Ладо больше не появлялся — вместо него пришел другой пропагандист. Самым досадным было то, что Темур все же огорчился. С завистью и даже ненавистью он мог думать о Ладо, не видя его, а при встречах невольно поддавался обаянию его глаз, его голоса.

Увидел он снова Ладо неожиданно. Представители комитета эсдеков собрали кучеров и кондукторов конки в парке дороги, чтобы помочь им провести забастовку. Одного представителя комитета Темур узнал, несмотря на то, что он сбрил бороду. Ладо заговорил, и Темур стал всматриваться в еще более открытое без бороды лицо, прислушиваться к его словам. Вокруг так же жадно слушали. И Темур вновь подумал о том, что ему никогда не стать таким, Как Кецховели. Сколько бы он ни учился, сколько бы ни знал, таким, как Ладо, он не будет, не сумеет ни говорить так, ни находить такой отклик в людских душах. Если бы только можно было исправить эту несправедливость!

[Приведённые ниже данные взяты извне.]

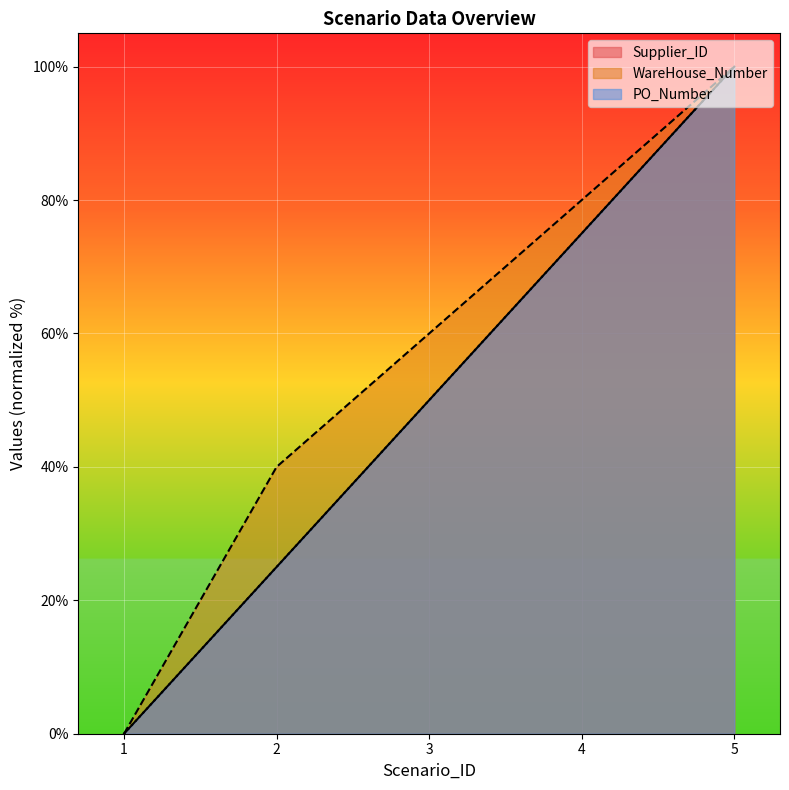

True or false: Supplier_ID has more than 2 interior local peaks.

False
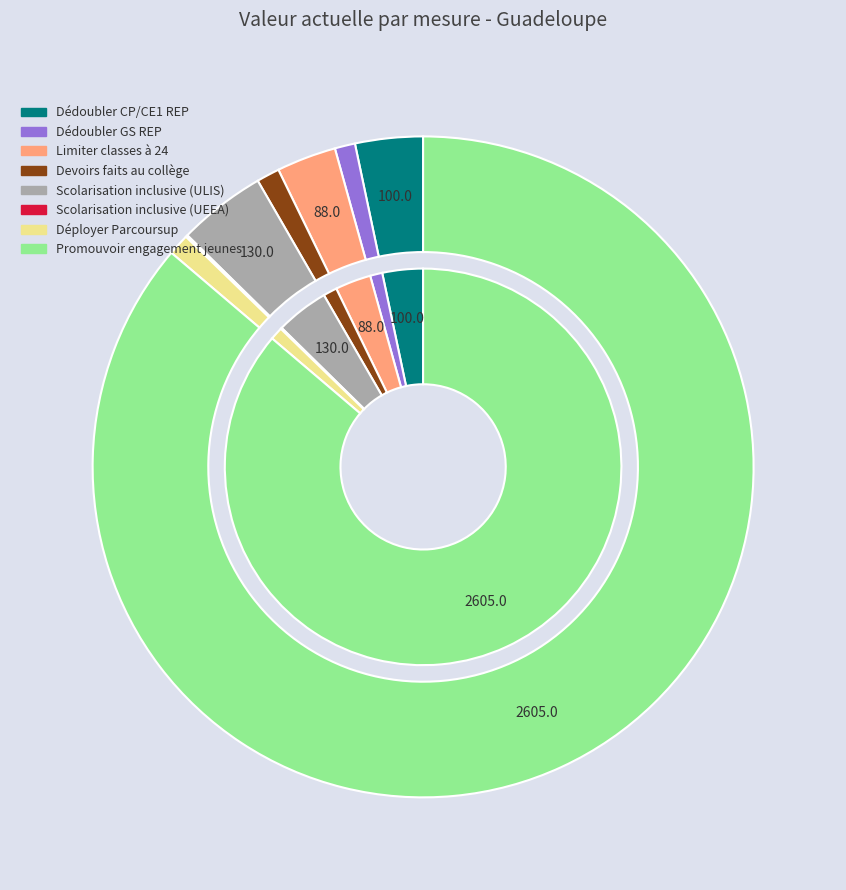

To the nearest percent, what is the difference between the largest and smallest slice percentages?

86%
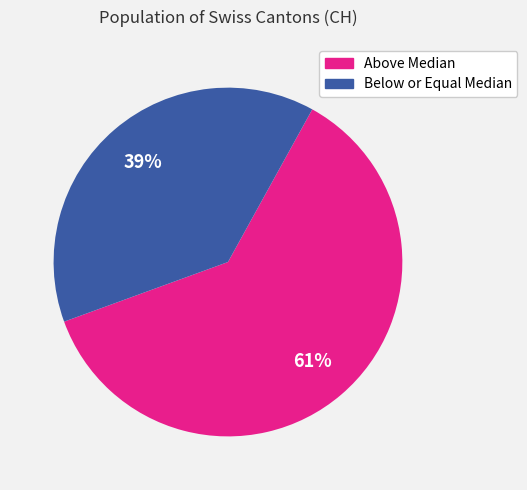

To the nearest percent, what is the average slice percentage?

50%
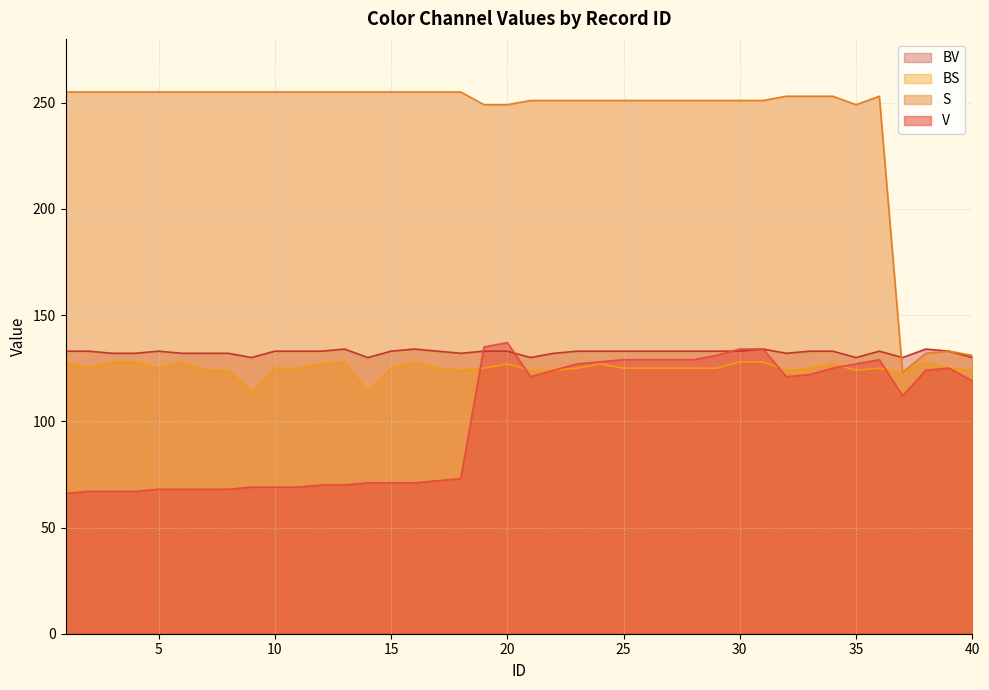

Rank the categories by BS value from highest to lowest.

1, 3, 4, 6, 13, 16, 30, 31, 38, 12, 20, 24, 34, 2, 5, 10, 11, 15, 17, 19, 23, 25, 26, 27, 28, 29, 33, 36, 39, 7, 8, 18, 21, 22, 32, 35, 40, 37, 9, 14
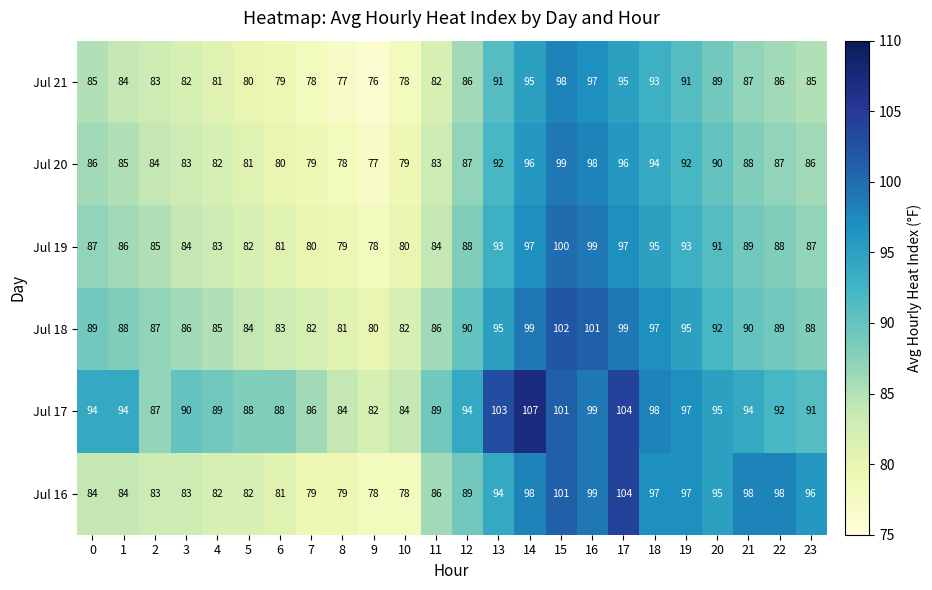

At 23, list the series in order from smallest to largest.

Jul 21, Jul 20, Jul 19, Jul 18, Jul 17, Jul 16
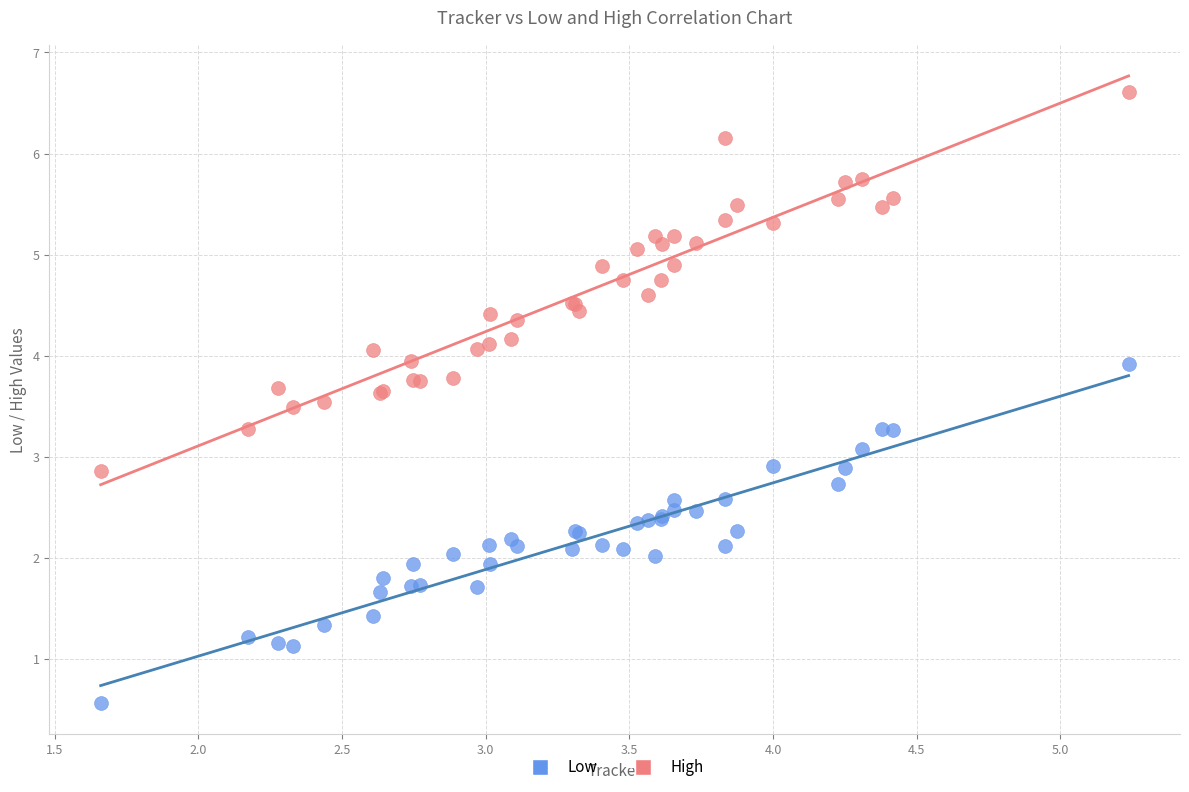

What are all the series names shown in the legend?

Low, High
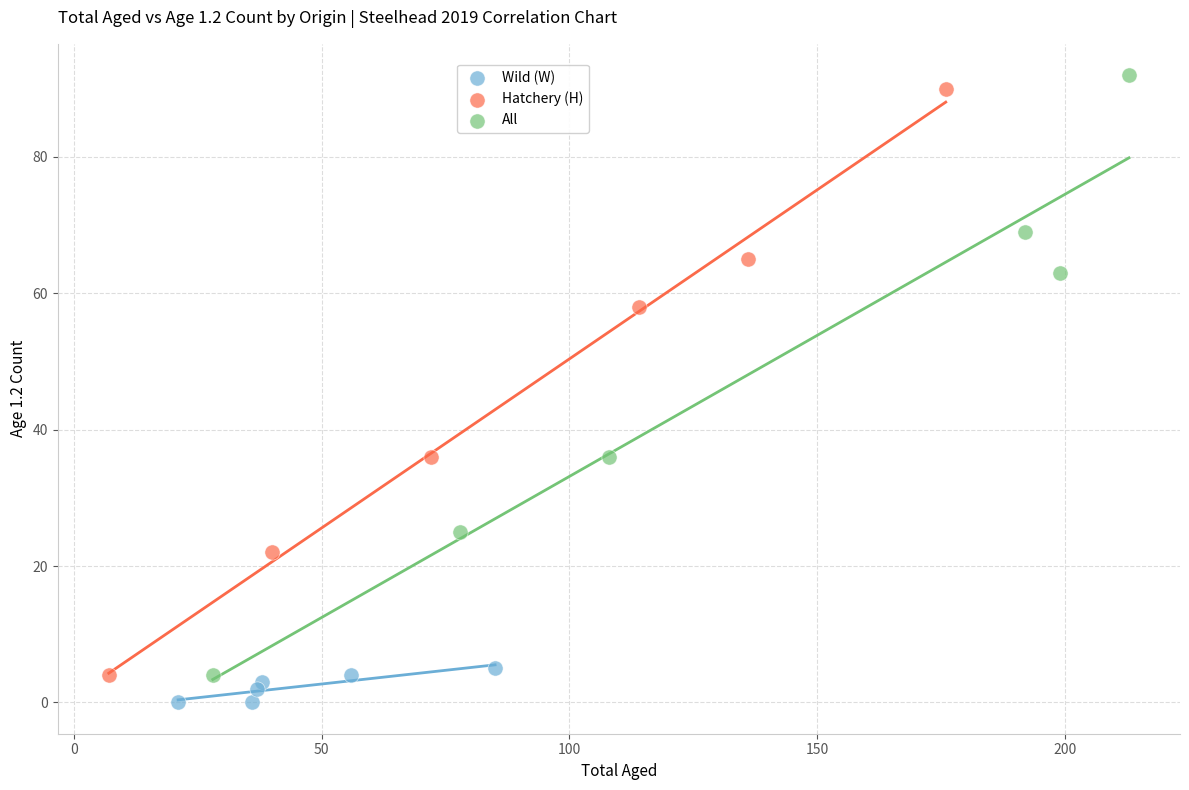

Which series has the widest spread of Y values?

All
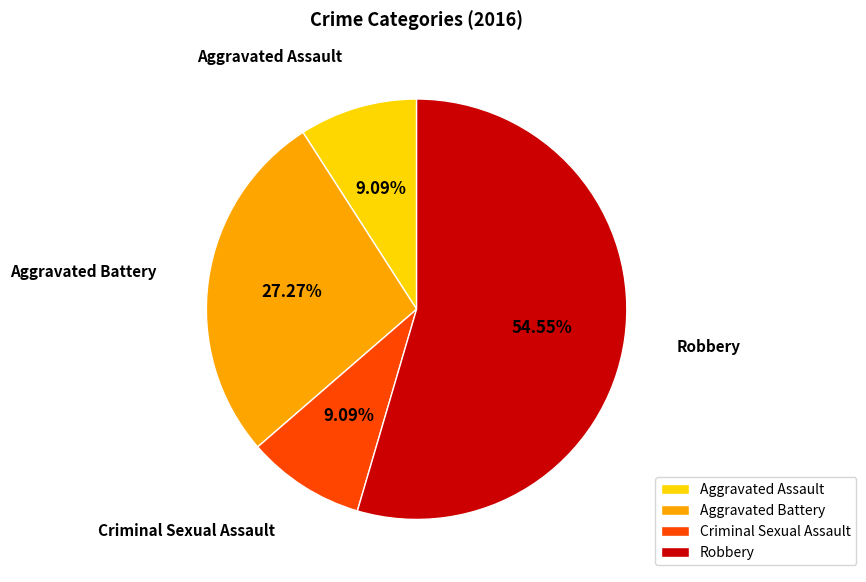

What percentage do Robbery and Criminal Sexual Assault together represent?

63.6%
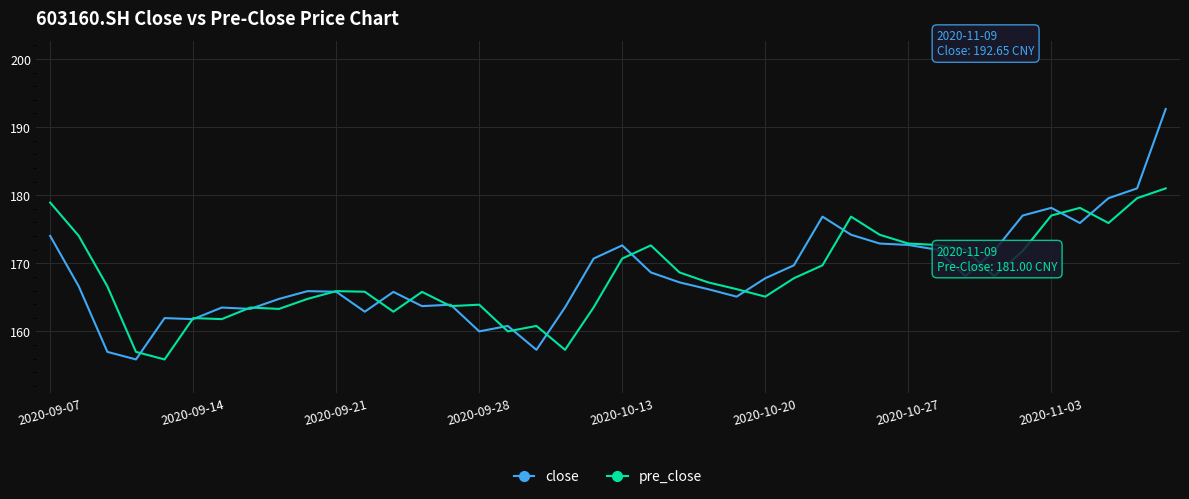

What is the maximum value shown in the chart?

192.7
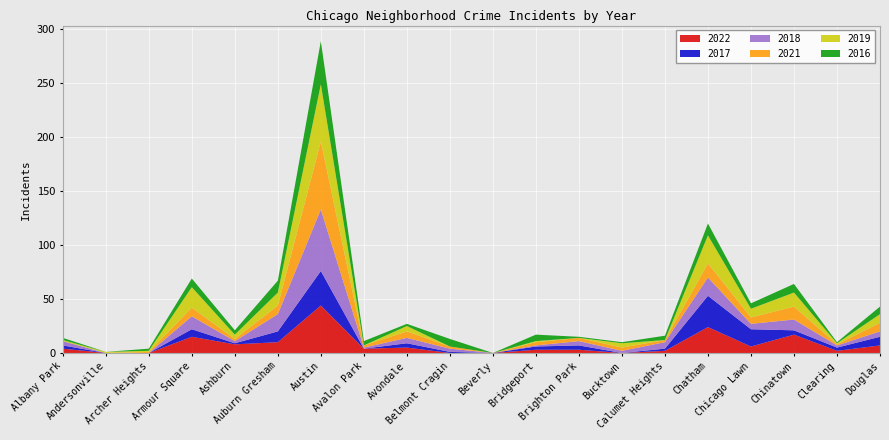

Reading left to right, list all the values displayed in this chart.

2022: Albany Park=4	Andersonville=0	Archer Heights=0	Armour Square=15	Ashburn=8	Auburn Gresham=10	Austin=44	Avalon Park=4	Avondale=5	Belmont Cragin=0	Beverly=0	Bridgeport=3	Brighton Park=3	Bucktown=0	Calumet Heights=2	Chatham=24	Chicago Lawn=6	Chinatown=17	Clearing=2	Douglas=7
2017: Albany Park=3	Andersonville=0	Archer Heights=0	Armour Square=7	Ashburn=1	Auburn Gresham=10	Austin=32	Avalon Park=0	Avondale=4	Belmont Cragin=1	Beverly=0	Bridgeport=3	Brighton Park=4	Bucktown=0	Calumet Heights=2	Chatham=29	Chicago Lawn=16	Chinatown=4	Clearing=3	Douglas=8
2018: Albany Park=4	Andersonville=0	Archer Heights=0	Armour Square=12	Ashburn=2	Auburn Gresham=16	Austin=57	Avalon Park=1	Avondale=5	Belmont Cragin=3	Beverly=0	Bridgeport=1	Brighton Park=4	Bucktown=2	Calumet Heights=6	Chatham=17	Chicago Lawn=5	Chinatown=10	Clearing=2	Douglas=5
2021: Albany Park=0	Andersonville=0	Archer Heights=1	Armour Square=8	Ashburn=2	Auburn Gresham=8	Austin=63	Avalon Park=2	Avondale=6	Belmont Cragin=2	Beverly=0	Bridgeport=3	Brighton Park=3	Bucktown=3	Calumet Heights=2	Chatham=13	Chicago Lawn=6	Chinatown=12	Clearing=1	Douglas=8
2019: Albany Park=1	Andersonville=1	Archer Heights=1	Armour Square=19	Ashburn=4	Auburn Gresham=12	Austin=53	Avalon Park=0	Avondale=5	Belmont Cragin=0	Beverly=0	Bridgeport=1	Brighton Park=0	Bucktown=4	Calumet Heights=0	Chatham=26	Chicago Lawn=8	Chinatown=13	Clearing=1	Douglas=8
2016: Albany Park=2	Andersonville=0	Archer Heights=2	Armour Square=8	Ashburn=4	Auburn Gresham=11	Austin=40	Avalon Park=4	Avondale=2	Belmont Cragin=7	Beverly=0	Bridgeport=6	Brighton Park=1	Bucktown=1	Calumet Heights=4	Chatham=11	Chicago Lawn=5	Chinatown=8	Clearing=1	Douglas=7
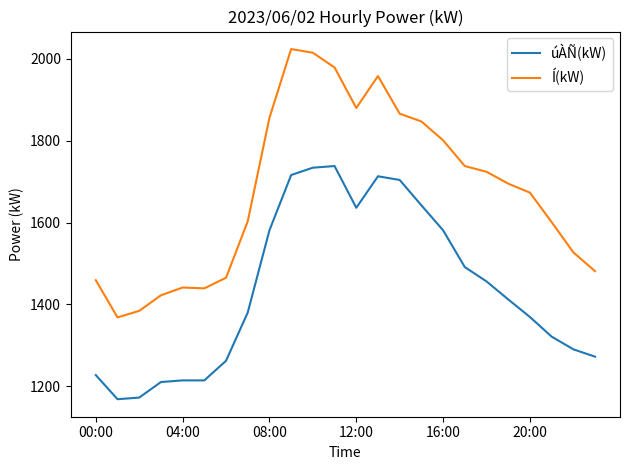

Which series has the largest total across all categories?

Í(kW)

Темур не верил ни в бога, ни в дьявола, иначе он заподозрил бы, что один из них вдруг протянул ему руку помощи. Кто-то тихо сказал за его спиной:

— Узнать бы, кто этот смутьян? Как инородцы кашу заваривают, так нашему брату, русскому, солоно приходится. — Темур обернулся, увидел знакомое испитое лицо, курносый нос и злые глаза. Об этом рабочем говорили нехорошее. Темур думал мгновение.

— Я знаю бритого, — вполголоса сказал он. — Это Ладо Кецховели, работает конторщиком в типографии Хеладзе. — Темур отвернулся, чтобы рабочий не запомнил его лица.